In contrast, Debbie Friedman’s lyrics mean something utterly different. ‘Not by might and not by power, but by spirit alone shall we all live in peace.’ The ‘quotation’ is now stripped of God’s involvement completely. The contrast is between the attributes of power and might versus ‘spirit’, with only an implied sense of what ‘spirit’ might mean through the completely invented new ending. Spirit must be something gentle, something that leads to peace; not a show of arms, but a challenge to power. Spirit, perhaps in the sense of spirituality. Debbie’s song is homage to the folk music of the 1960s, a soundtrack for non-violent protest, an anthem for a passionate, but peaceful demonstration.
But the Bible is a text full of violence, some of it, even much of it, God’s violence. God is often angry, punishing the people for generations, inflicting a range of destructive forces on human beings from the Flood to slavery to sexual violence to the demolition of Jerusalem and the Temple itself. I wondered this past week if that was the Bible Donald Trump was holding up when he employed military force to clear non-violent protestors from his path for his photo opportunity in front of a church that was aghast at his actions.
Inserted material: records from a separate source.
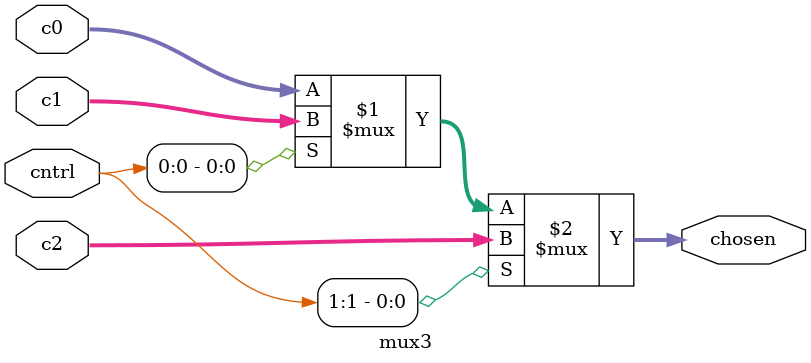
<source format=sv>
module mux3(
	input logic [31:0] c0, c1, c2,
	input logic [1:0] cntrl,
	output logic [31:0] chosen
);		
assign chosen = cntrl[1] ? c2 : cntrl[0] ? c1 : c0 ;		
endmodule

 
</source>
In the culture wars that have raged for two millennia, the Bible has been used to uphold violence through its own violence as often as it has been used to cry out for peace, freedom and justice. Debbie Friedman rewriting Zechariah has been the side that as progressive Jews we have all too unwittingly held up without any serious scrutiny. How can we sing our songs of peace and have them be meaningful until we have examined what lays behind them, until we know what is written and what is interpretation?
Debbie’s music transformed me, but it took me decades before I fully understood what she was truly transforming. Zechariah tells us, forcefully, that God is in charge; change only happens at God’s will. But Debbie plays into our hearts something else – that we are ultimately responsible for creating the peace we want to see in the world.
I hope, in different ways, they are both right.